您的书中特别分析了故事或史诗的“叠加单元” , 比如:“无论叠加单元如何运行 , 其内部‘加减运算’的最终结果必须为‘零’ 。 在该单元结束时 , 一切必须回到该单元的初始状态 。 ”这是不是故事的理想形态?实际上 , 从阅读的感受来说 , 只要结局是大团圆 , 一般读者对于叠加单元没有归零并不是很在意 , 就像悬置一些变量一样 , 是这样吗?
施爱东:所谓理想故事 , 指的是完全符合故事法则的故事 。 但是由于不同的故事类型有不同的结构模式、不同的理想形态 , 而“叠加单元”只是众多结构模式中的一种 , 所以只能说它是许多理想故事形态中的一种 。
所谓“叠加单元” , 是叠加在成熟故事之上的 , 附加的故事单元 。 比如 , 我想在现有的武松故事中加入一个新故事 , 这个新故事不能改变原有的武松故事的大趋势 , 那怎么办?只能用“叠加单元”的方式来插入 。 如果新的故事单元中增加了一个新的敌人 , 那么 , 在这个单元结束前 , 就得把这个敌人消灭掉 , 否则把他留在故事中不处理掉 , 后面的故事就没法往下讲 。 所以说 , 做了加法运算一定要再做减法运算 。 同样 , 如果你在新的故事单元中让武松受了伤 , 那就一定要在这个单元中让他康复 , 否则武松拖着一副病躯怎么上梁山?他没法回到原有的故事框架中继续战斗 。 所以说 , 做了减法运算一定要再做加法运算 。 叠加单元一定要回到原点 , 运算结果必须为零 。
您在书中特别提到金庸小说受到民间故事法则的影响 , 不过有不少人认为 , 从纯文学审美的角度看 , 金庸小说的成就不算高 , 但是他的作品同样受到知识精英的喜爱 , 在您看来 , 他对传统故事法则的突破和超越在哪里?

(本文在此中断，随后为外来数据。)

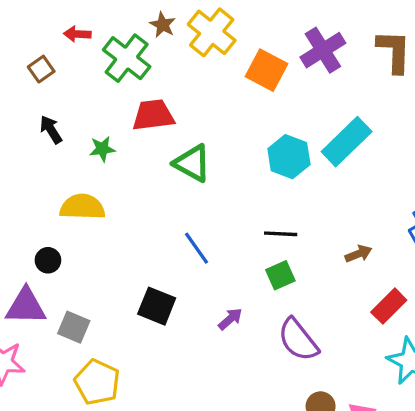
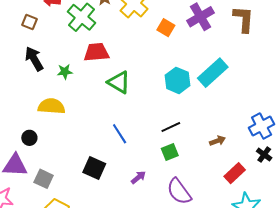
brown square: (41, 69) -> (30, 22), turned -35
orange square: (266, 70) -> (166, 28), size x0.7
black arrow: (51, 130) -> (34, 59), size x1.4
black line: (281, 234) -> (171, 127), turned -30

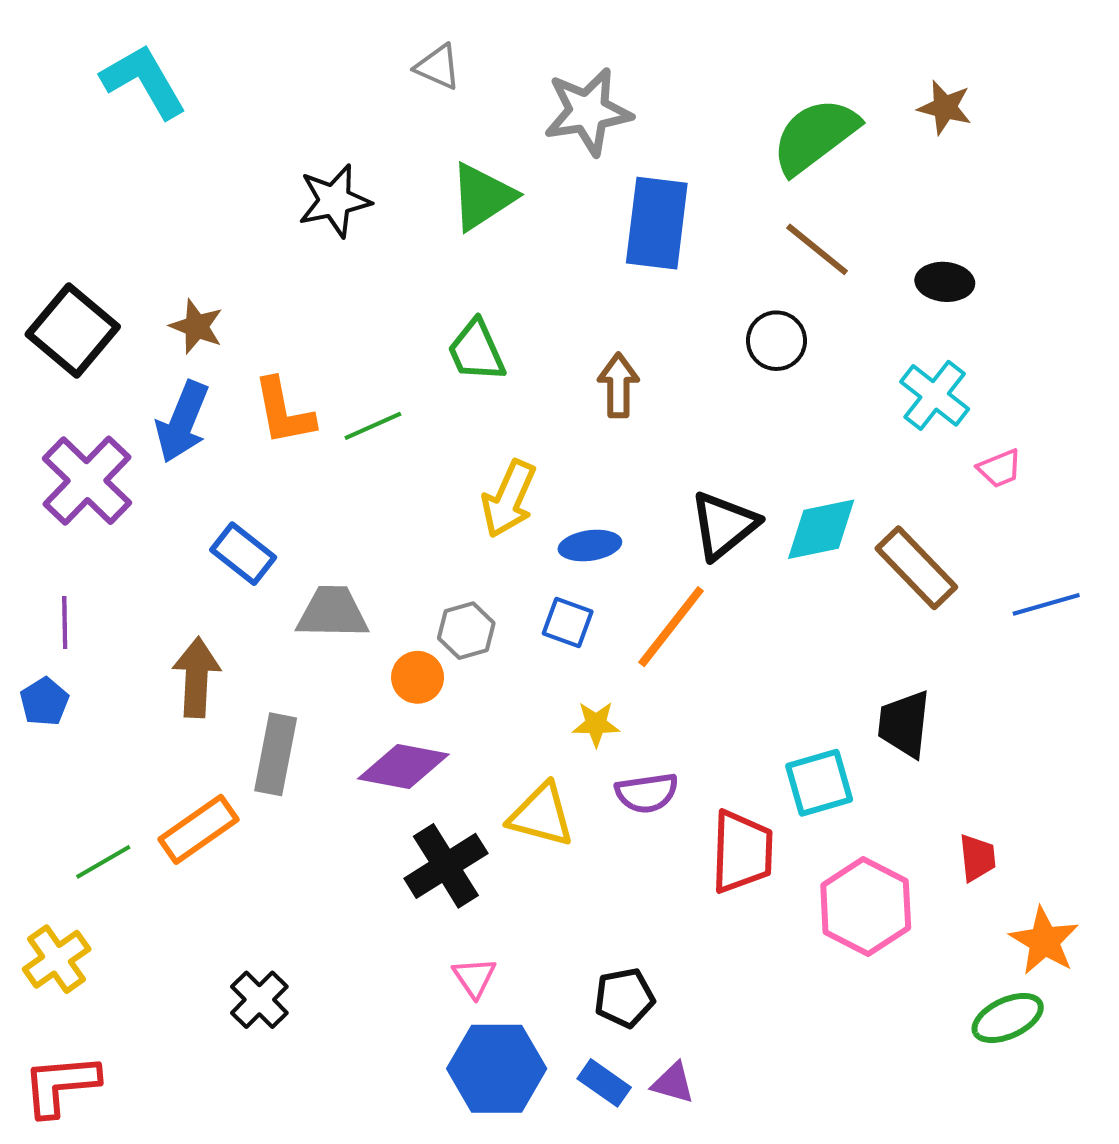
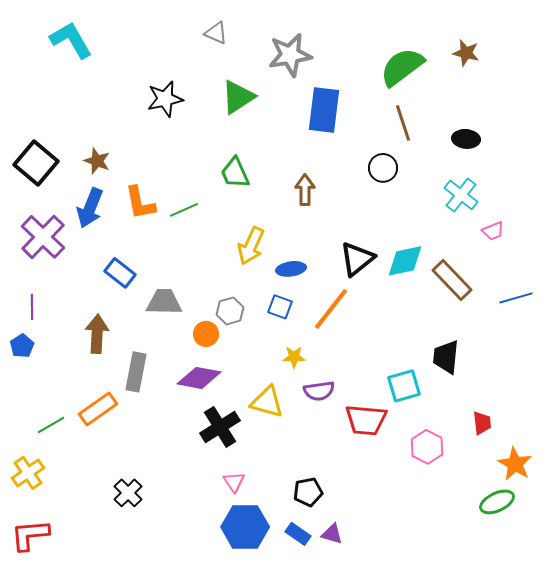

施爱东:前面我们说过 , 任何分类都是人类认识世界的一种手段 。 同是作家小说 , 也有很多分类法 , 分类的标准不同 , 得出的结论也完全不同 , 同样 , 审美标准不同 , 得出的结论也会很不一样 。 所以 , 当我们说到纯文学审美的时候 , 首先得讨论纯文学审美的标准是什么 。
假设我们认为“思想性”是文学审美的标准 , 那么 , 什么是思想性?时间往前推一百年 , “三从四德”肯定是思想性的标准之一 , 但是今天我们看一部宣扬“三从四德”的文学作品 , 你还会认为它具有思想性 , 是一部好的文学作品吗?
假设我们认为“艺术性”是文学审美的标准 , 那么 , 什么是艺术性?不同的文学流派 , 恐怕会给出完全不同的衡量标准 , 按照一般《文学理论》教科书的标准 , 大致可以认为艺术性表现在形象的典型性、情节的曲折性、结构的严整性、语言的生动性、表现形式的民族性 , 等等 。 如果从这样的角度来看 , 说实话 , 金庸小说哪样都不差 , 怎么就是“成就不算高”呢?
正如你所说 , 金庸小说受到许多知识精英的喜爱 , 但是它恰恰受到多数文学批评家的排斥 。 相反 , 那些受到文学批评家热捧的文学作品 , 多数都走不出窄小的文学圈 。 为什么会出现这种文学批评家与社会大众如此脱节的现象?原因就在于彼此的评价标准不一样 。 你用纯现实主义或启蒙文学的标准来看金庸武侠小说 , 只能从中看出无聊的热闹 , 但是 , 如果你用了故事法则的标准来看金庸武侠小说 , 感觉就会完全不一样 。
通俗小说简单的思想负载 , 以及它在情节设置和语言运用方面的程式化倾向 , 使它具有了广泛的接受群体和快捷的消费速度 。 金庸小说的成功并不在于深刻的思想性 , 反而与其尊重民间文化的故事法则有关 。 比如 , 金庸小说中具有戏谑功能的周伯通、桃谷六仙等福将形象 , 作为巧媳妇的黄蓉与作为傻女婿的郭靖形象 , 具有浓郁史诗英雄特质的萧峰形象 , 以及“英雄杀嫂”情节的现代转换 , 等等 , 全都是民间故事的巧妙化用 。